Not So Daft, Punk!

-

Not So Daft, Punk!

The CM Punk-UFC experiment reached a reasoned end.

Slammed to the canvas before he could uncork so much as one right hand, the former WWE superstar survived Mickey Gall’s ground game for around two minutes before being brought to tap.  As a professional mixed martial artist, it’s clear that CM Punk didn’t make the cut. However, even with an underwhelming debut I doubt very much this is the end.

For as much as Punk fell short as a legitimate MMA competitor, he exceeded expectations as a pay-per-view draw for the UFC, accounting for a buy rate that only a handful of active fighters have surpassed.

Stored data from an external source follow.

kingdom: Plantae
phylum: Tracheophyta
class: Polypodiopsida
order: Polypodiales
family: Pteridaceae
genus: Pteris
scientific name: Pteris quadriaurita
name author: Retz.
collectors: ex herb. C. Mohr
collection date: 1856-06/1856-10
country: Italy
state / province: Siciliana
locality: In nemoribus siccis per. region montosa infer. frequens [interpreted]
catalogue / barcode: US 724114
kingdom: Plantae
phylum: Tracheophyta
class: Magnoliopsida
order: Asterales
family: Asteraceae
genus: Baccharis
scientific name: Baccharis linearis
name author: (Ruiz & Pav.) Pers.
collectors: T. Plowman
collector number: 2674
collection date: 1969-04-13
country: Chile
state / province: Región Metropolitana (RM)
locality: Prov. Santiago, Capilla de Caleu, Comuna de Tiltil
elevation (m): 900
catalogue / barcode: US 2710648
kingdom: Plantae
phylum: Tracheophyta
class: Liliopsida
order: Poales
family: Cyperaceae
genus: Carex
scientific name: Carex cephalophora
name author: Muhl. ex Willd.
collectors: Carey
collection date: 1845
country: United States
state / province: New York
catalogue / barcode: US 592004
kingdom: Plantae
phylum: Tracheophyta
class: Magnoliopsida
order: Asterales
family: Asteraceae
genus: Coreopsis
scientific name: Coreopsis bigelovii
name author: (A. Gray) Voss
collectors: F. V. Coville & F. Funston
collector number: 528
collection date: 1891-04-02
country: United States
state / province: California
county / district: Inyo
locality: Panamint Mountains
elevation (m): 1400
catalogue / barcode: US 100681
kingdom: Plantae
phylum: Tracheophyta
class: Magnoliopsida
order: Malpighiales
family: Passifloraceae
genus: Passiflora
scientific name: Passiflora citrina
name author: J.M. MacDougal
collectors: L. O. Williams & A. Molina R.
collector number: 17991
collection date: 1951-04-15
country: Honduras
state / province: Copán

UFC 203 is trending to be a bigger event than UFC 183: Silva vs. Diaz (650,000 PPV buys) and perhaps even UFC 182: Jones vs. Cormier (800,000 PPV buys). Since 182, there are only three fighters to have drawn larger paying audiences:  Conor McGregor, Ronda Rousey and Brock Lesnar.

Heading into 203, UFC pay-per-view guru Dave Meltzer estimated that the card without Punk would do somewhere between 250,000 and 300,000 buys.  A range that sounded about right looking at recent PPVs with star power comparable to the likes of Stipe Miocic, Fabricio Werdum and Urijah Faber. For scale, UFC 198: Werdum vs. Miocic did approximately 350,000 buys, but benefited from a stronger card from top to bottom.

Where Meltzer and most others went wrong, was in predicting the drawing power of Punk, one of the WWE’s most popular fighters leading up to his departure from the franchise in 2014.

Anything over 270,000 PPV buys is because of Punk.  The event is predicting to do nearly 3 times that amount!

2 things are clear.  Money talks so Punk will be back (he himself earned $500,000 or if you like, £375,000) and the UFC will be taping in to the WWE market again.